The failure to convey PJM’s directive violated requirement R5 of TOP-001-5, which, like IRO-001-4, requires TOPs, GOPs and DPs to “comply with each operating instruction issued by” their BAs. RF assessed the TOP-001-5 infringement as a minimal risk to grid reliability. However, the RE assessed the other issue as a serious risk because performing the reactive test without a stability study could have caused the unit to trip, damaging station equipment and further jeopardizing grid reliability. 

To mitigate the miscommunications that led to the lapses, both Liberty and EPRS conducted an extent of condition review of their communications with Cogentrix’s EMG from October 2021 to January 2022 and found no further instances of failure to follow operating instructions. They also developed plans to manage communication with PJM and other plants during future phone outages by the EMG. 

RF assigned a penalty of $85,000 for the IRO-001-4 infringement, and $25,000 for the TOP-001-5 violation. 

Georgia Entities Settle Over Ratings Issues

SERC’s settlement with GTC started with a self-report filed Oct. 12, 2022. The utility indicated it was in violation of FAC-008-5 (Facility ratings). 

While reviewing drawings and equipment logs for its Bolingbroke substation, GTC found that a line elements database maintained by another registered entity did not list the correct jumpers or bus, likely the result of improper record keeping during a conversion from 68 kV to 115 kV in 1999. The utility derated the relevant line, restoring the previous rating several months later when the bus and jumpers were replaced. 

GTC then conducted a walkdown of 699 additional stations, finding 10 incorrect facility ratings that resulted in derates of up to 32%. SERC later conducted an audit in 2023 that found no additional instances of noncompliance. 

The RE assessed the root cause of the infringement as ineffective controls, primarily because of outdated procedures for communicating facility ratings that were not updated to incorporate new technologies. GTC’s mitigation activities — which are expected to be completed Dec. 31, 2025 — include updating its project review checklist to require verifying the actual transmission line ratings, completing an extent of condition review and committing to correct its internal records as necessary. 
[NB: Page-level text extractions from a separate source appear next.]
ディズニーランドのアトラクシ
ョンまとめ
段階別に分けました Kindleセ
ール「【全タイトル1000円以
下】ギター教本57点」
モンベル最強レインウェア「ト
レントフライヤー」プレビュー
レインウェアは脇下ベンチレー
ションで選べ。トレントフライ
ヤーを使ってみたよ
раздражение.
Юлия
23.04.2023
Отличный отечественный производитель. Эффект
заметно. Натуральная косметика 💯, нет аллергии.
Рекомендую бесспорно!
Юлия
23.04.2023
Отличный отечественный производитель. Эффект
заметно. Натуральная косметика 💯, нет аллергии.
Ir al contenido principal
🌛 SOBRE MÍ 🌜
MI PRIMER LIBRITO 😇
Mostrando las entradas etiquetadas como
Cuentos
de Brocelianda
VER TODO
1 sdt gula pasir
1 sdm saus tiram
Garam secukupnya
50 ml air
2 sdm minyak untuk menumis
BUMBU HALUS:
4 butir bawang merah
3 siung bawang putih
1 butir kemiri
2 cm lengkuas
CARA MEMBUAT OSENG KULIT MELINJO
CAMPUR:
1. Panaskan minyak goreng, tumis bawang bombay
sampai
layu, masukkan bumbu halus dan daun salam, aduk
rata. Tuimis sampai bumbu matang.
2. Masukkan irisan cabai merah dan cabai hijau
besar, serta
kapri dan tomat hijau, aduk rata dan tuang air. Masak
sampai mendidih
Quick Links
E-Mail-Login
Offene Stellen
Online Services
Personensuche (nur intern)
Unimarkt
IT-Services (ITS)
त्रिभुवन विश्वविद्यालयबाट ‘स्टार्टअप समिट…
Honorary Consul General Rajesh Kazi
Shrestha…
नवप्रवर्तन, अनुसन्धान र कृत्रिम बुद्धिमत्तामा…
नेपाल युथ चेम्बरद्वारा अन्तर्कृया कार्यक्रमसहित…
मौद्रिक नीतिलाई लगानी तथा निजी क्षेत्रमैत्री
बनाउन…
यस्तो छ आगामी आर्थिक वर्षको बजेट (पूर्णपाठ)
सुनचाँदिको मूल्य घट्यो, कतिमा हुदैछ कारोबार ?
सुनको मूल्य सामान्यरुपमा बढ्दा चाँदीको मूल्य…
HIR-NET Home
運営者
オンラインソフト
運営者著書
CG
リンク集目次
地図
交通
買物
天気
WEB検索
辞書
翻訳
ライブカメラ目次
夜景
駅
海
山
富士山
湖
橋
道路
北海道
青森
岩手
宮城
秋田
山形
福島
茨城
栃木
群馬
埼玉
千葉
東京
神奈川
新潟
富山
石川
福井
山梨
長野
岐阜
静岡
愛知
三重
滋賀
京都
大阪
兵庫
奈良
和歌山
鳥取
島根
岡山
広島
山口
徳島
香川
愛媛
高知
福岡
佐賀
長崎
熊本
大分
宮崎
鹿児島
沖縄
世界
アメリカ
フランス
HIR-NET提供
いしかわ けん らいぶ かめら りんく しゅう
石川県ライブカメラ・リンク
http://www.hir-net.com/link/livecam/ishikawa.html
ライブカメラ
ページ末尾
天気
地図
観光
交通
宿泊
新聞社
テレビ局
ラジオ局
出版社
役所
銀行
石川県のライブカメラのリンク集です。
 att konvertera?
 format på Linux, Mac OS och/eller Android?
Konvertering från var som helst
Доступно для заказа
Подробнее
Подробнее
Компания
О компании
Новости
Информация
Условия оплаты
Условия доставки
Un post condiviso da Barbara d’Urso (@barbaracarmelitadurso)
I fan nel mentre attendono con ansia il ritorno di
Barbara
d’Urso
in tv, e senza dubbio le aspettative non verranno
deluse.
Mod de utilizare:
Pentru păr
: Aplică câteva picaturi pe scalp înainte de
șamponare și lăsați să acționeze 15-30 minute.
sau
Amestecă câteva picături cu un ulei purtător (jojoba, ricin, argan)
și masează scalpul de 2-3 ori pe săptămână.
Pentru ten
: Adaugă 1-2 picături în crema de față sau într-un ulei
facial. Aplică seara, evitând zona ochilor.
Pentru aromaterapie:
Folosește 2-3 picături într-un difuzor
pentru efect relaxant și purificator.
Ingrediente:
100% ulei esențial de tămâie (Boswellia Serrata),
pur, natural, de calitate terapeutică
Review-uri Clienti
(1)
SERC discovered MEAG’s violations — also of FAC-008-5 — through a compliance audit. The RE conducted a walkdown of MEAG’s facilities and found that some of the installed equipment was not included in the ratings table provided by the entity for one of its substations. Among the omissions were all the jumpers, along with a conductor and the name plate size of a switch at the facility. 

After the audit, SERC required MEAG to conduct a walkdown assessment of eight additional transmission stations. The utility identified one incorrectly rated element that led to a 10% derate on a 115-kV line. 

In this case, SERC attributed the misratings to a failure to follow internal controls, which meant that all applicable elements were not included in the facility rating database. MEAG committed to update its ratings database and participate in training on proper facility rating change management procedure. The utility also promised to perform walkdowns of all elements applicable to FAC-008, starting in the third quarter of 2024 and with an expected completion date of Dec. 31, 2025.